[Saved data entries]
-=-=-=-=-
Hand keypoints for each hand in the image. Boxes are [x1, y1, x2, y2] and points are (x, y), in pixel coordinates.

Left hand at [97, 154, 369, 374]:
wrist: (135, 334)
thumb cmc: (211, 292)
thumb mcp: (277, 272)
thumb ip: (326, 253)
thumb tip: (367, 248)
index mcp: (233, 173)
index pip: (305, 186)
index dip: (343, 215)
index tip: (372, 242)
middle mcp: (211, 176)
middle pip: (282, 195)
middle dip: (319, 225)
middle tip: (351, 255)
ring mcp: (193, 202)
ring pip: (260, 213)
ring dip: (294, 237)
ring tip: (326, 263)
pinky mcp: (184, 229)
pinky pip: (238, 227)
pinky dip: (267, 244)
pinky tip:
-=-=-=-=-
→ PROBLEM DESCRIPTION
The required output is the line containing "index dip: (343, 215)" through the last line of the records above, each copied exactly and nothing more.

→ SOLVED PROBLEM
index dip: (343, 215)
index tip: (372, 242)
middle mcp: (211, 176)
middle pip: (282, 195)
middle dip: (319, 225)
middle tip: (351, 255)
ring mcp: (193, 202)
ring pip: (260, 213)
ring dip: (294, 237)
ring tip: (326, 263)
pinky mcp: (184, 229)
pinky pip: (238, 227)
pinky dip: (267, 244)
pinky tip:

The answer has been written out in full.